Hosting Complexities

Laptop showing HTML code.
Photo by Negative Space from Pexels

You might see a hosting service, such as WIX, advertising how easy it is to put together a website. Don’t believe it! Uploading some pictures, adding a title, and some menus might be easy with a drag-and-drop interface. But, without proper analysis, planning, design, and pre-launch testing – something is going to go wrong.

Case-in-point

Yesterday, my WordPress pi-development site was all ready to go. It worked perfectly on my localhost site, including the links to my portfolio sites. I migrated the site to CloudAccess.net and it looked great. I announced to the world, via LinkedIn, Twitter, and Instagram that the site was up and running. However, I failed to check the links to my portfolio sites. That is when I encountered the dreaded:

Server Error message

What? Instant panic ensued. I quickly discovered that the portfolio links were broken by changing where they were being hosted from, of course. A web host uses virtual environments for their sites in order to serve multiple sites for multiple clients. So, my paths that worked from my localhost now had a different path structure. I discovered the new paths via the CloudAccess console and applied those to the links. But, in testing, I ran into a “#blocked” error. I assumed this was a permissions issue and contacted tech support.

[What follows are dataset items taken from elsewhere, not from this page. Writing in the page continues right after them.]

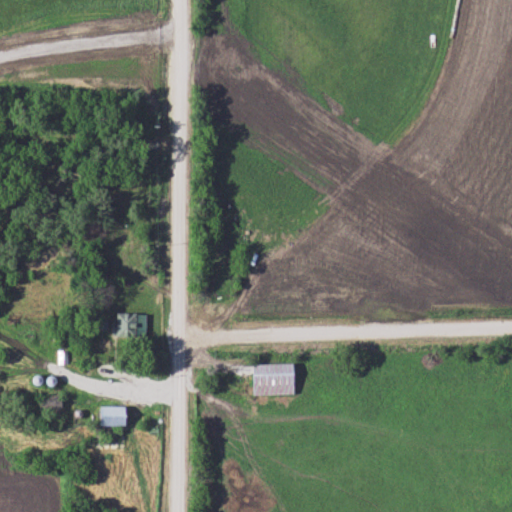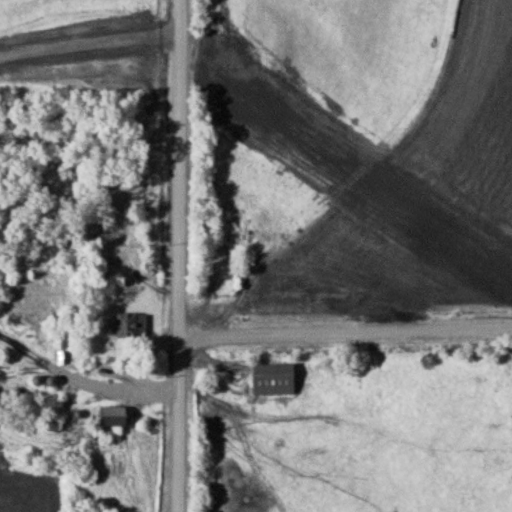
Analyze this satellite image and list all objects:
road: (175, 255)
building: (133, 325)
road: (343, 333)
building: (277, 378)
building: (116, 415)
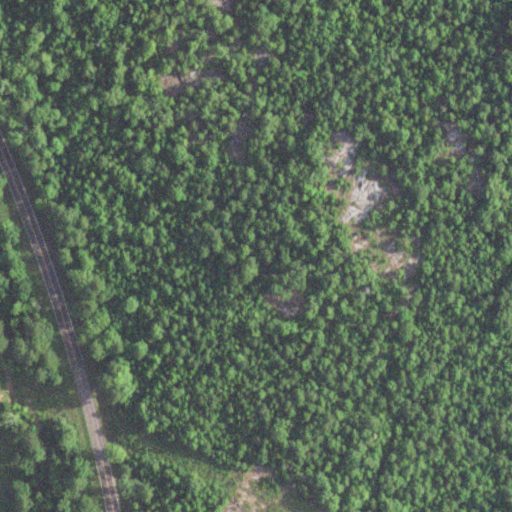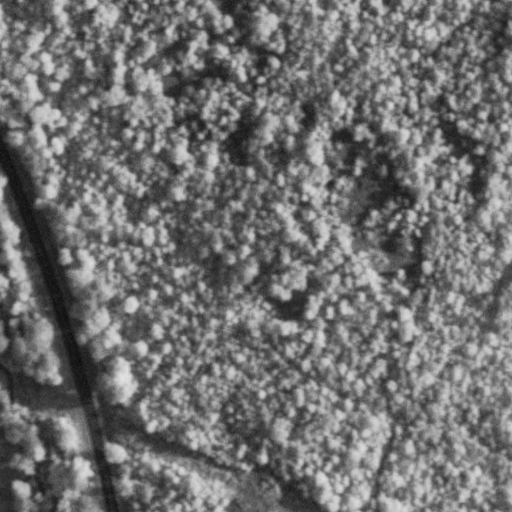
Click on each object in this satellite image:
road: (66, 325)
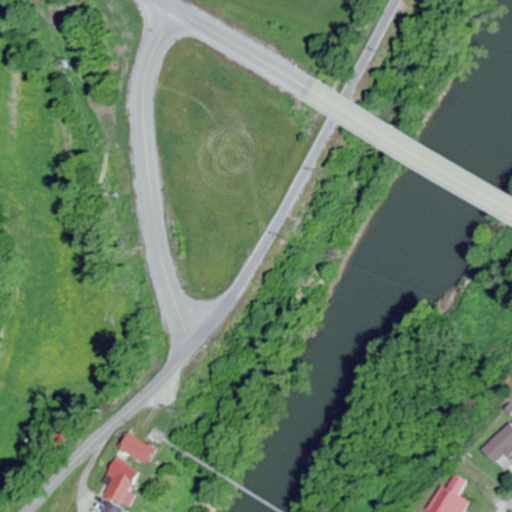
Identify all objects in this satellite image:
road: (234, 48)
road: (415, 152)
road: (149, 183)
road: (250, 279)
river: (382, 294)
building: (500, 446)
building: (139, 448)
building: (124, 486)
building: (450, 498)
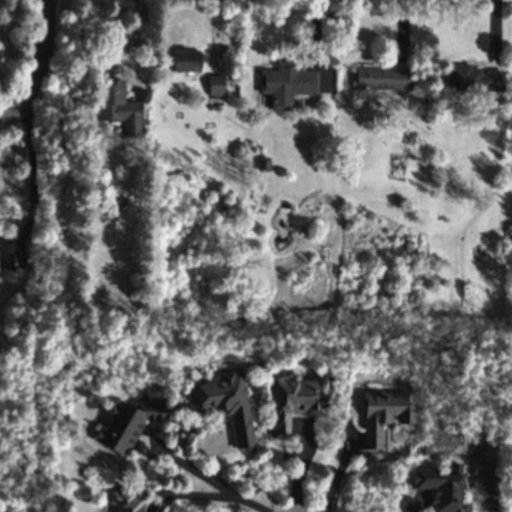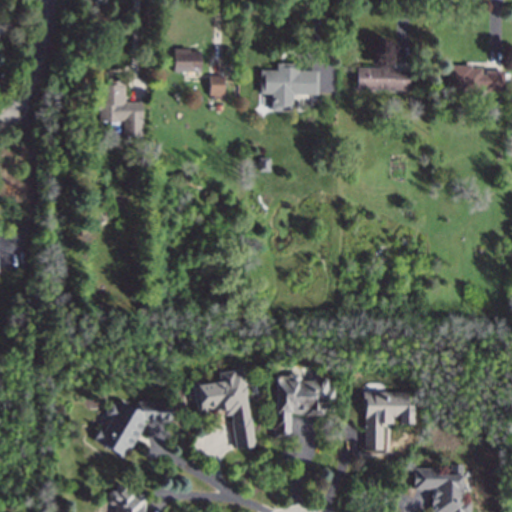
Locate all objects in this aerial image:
building: (185, 59)
building: (186, 60)
road: (38, 70)
building: (471, 77)
building: (381, 78)
building: (382, 78)
building: (472, 78)
building: (286, 84)
building: (286, 84)
building: (215, 85)
building: (215, 85)
building: (119, 106)
building: (119, 107)
building: (263, 163)
building: (263, 163)
road: (33, 185)
building: (296, 399)
building: (296, 400)
building: (225, 402)
building: (226, 403)
building: (382, 414)
building: (382, 414)
building: (127, 422)
building: (128, 423)
road: (339, 475)
road: (212, 479)
building: (440, 489)
building: (440, 489)
building: (124, 499)
building: (124, 499)
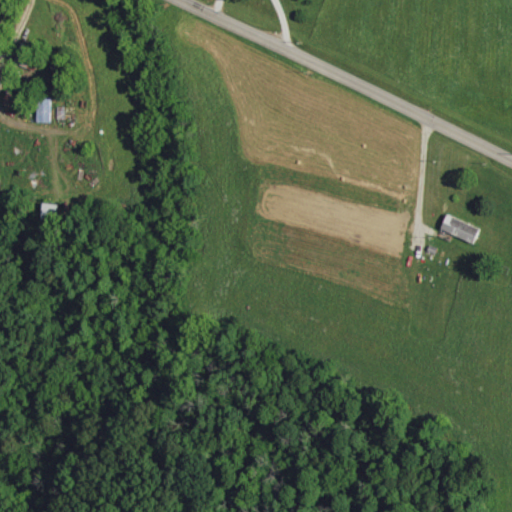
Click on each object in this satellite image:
building: (27, 56)
road: (356, 77)
building: (45, 110)
building: (461, 228)
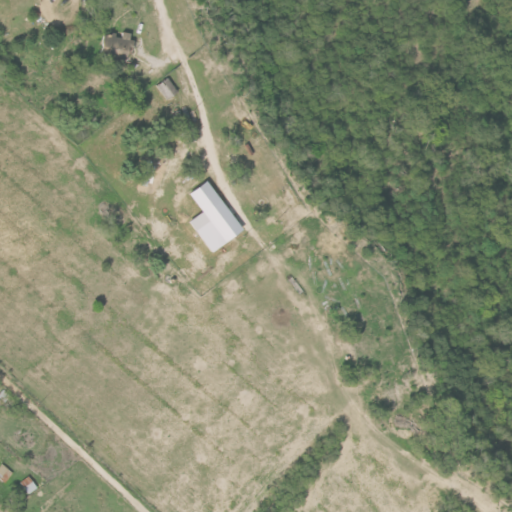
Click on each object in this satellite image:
building: (110, 48)
building: (163, 89)
road: (195, 92)
building: (207, 218)
road: (71, 445)
building: (29, 485)
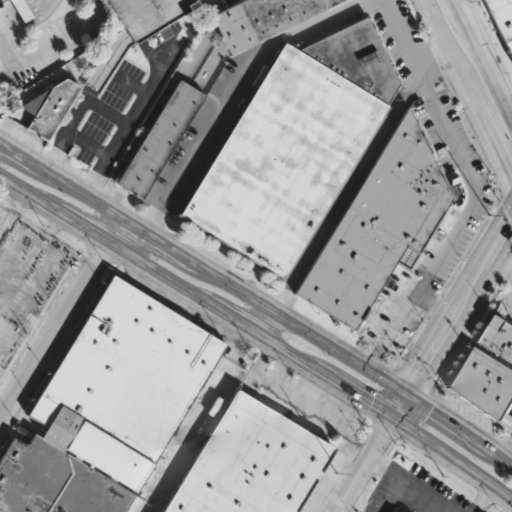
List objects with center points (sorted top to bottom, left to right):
building: (2, 1)
road: (28, 2)
road: (19, 8)
building: (19, 9)
building: (20, 10)
building: (144, 15)
parking garage: (145, 15)
building: (145, 15)
building: (501, 15)
building: (263, 18)
building: (262, 20)
building: (502, 20)
road: (7, 38)
road: (59, 42)
road: (445, 43)
road: (490, 45)
road: (481, 63)
road: (133, 85)
road: (430, 85)
road: (227, 88)
road: (83, 102)
building: (51, 106)
building: (48, 109)
road: (107, 113)
road: (135, 117)
road: (488, 135)
building: (159, 137)
building: (293, 139)
building: (159, 140)
building: (292, 144)
road: (88, 145)
road: (17, 151)
road: (352, 173)
road: (506, 178)
road: (79, 190)
road: (27, 195)
road: (500, 198)
road: (6, 207)
road: (506, 208)
building: (378, 223)
building: (376, 225)
road: (88, 234)
road: (132, 242)
road: (164, 243)
road: (502, 267)
road: (171, 284)
road: (61, 319)
road: (262, 319)
road: (236, 321)
road: (452, 321)
road: (391, 329)
road: (307, 330)
building: (496, 336)
road: (290, 353)
road: (445, 370)
building: (486, 370)
building: (124, 383)
building: (483, 384)
traffic signals: (407, 393)
road: (360, 397)
road: (5, 400)
road: (300, 403)
building: (107, 406)
road: (200, 412)
road: (438, 415)
traffic signals: (393, 418)
railway: (191, 444)
road: (505, 446)
road: (490, 452)
road: (452, 461)
building: (245, 462)
building: (249, 462)
road: (366, 465)
road: (390, 470)
building: (53, 481)
road: (436, 500)
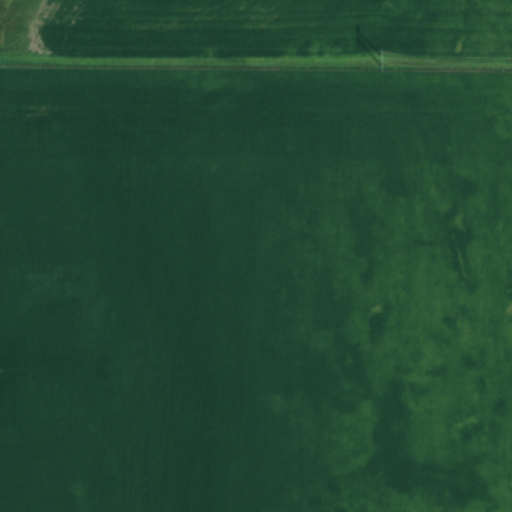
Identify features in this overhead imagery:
power tower: (378, 59)
crop: (256, 291)
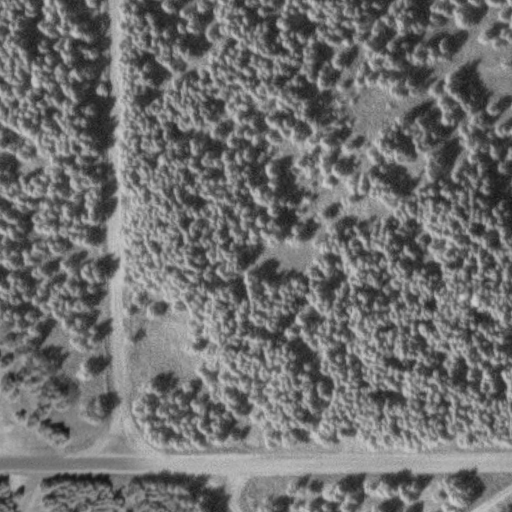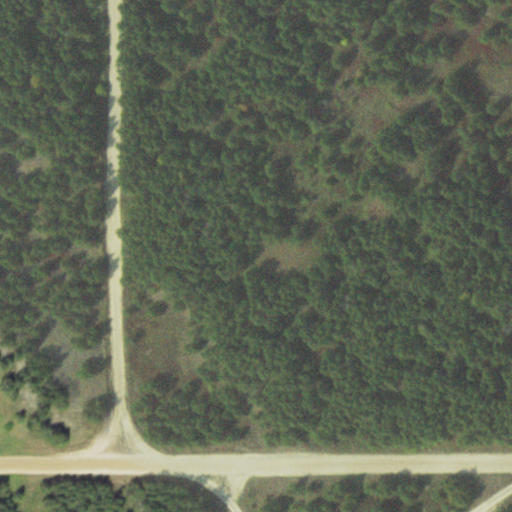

This morning I had a response from support that I would need to purchase another hosting site to serve up the files. Rather than dip into my pockets and do another site configuration, I moved the files to my timothytrimble.info site, changed the links to hit that site, and now the links are working. (Except for the site which uses cookies and I’ll just have to live with that for now.)

The portfolio posts and links are now working, but I still have facepalm marks. As if to soothe my wounds, I went to check my unemployment status this morning from the Washington State website. Upon login, it asked me to change my password. I changed it and clicked submit. Guess what I got?

Server Error message

Yep. Even the big government sites, that are handling thousands of requests per day, run into similar issues as well. So, now I don’t feel so bad.

Websites are complex beasts that have to be handled carefully! Remember, it is never, never, ever, as easy as it looks.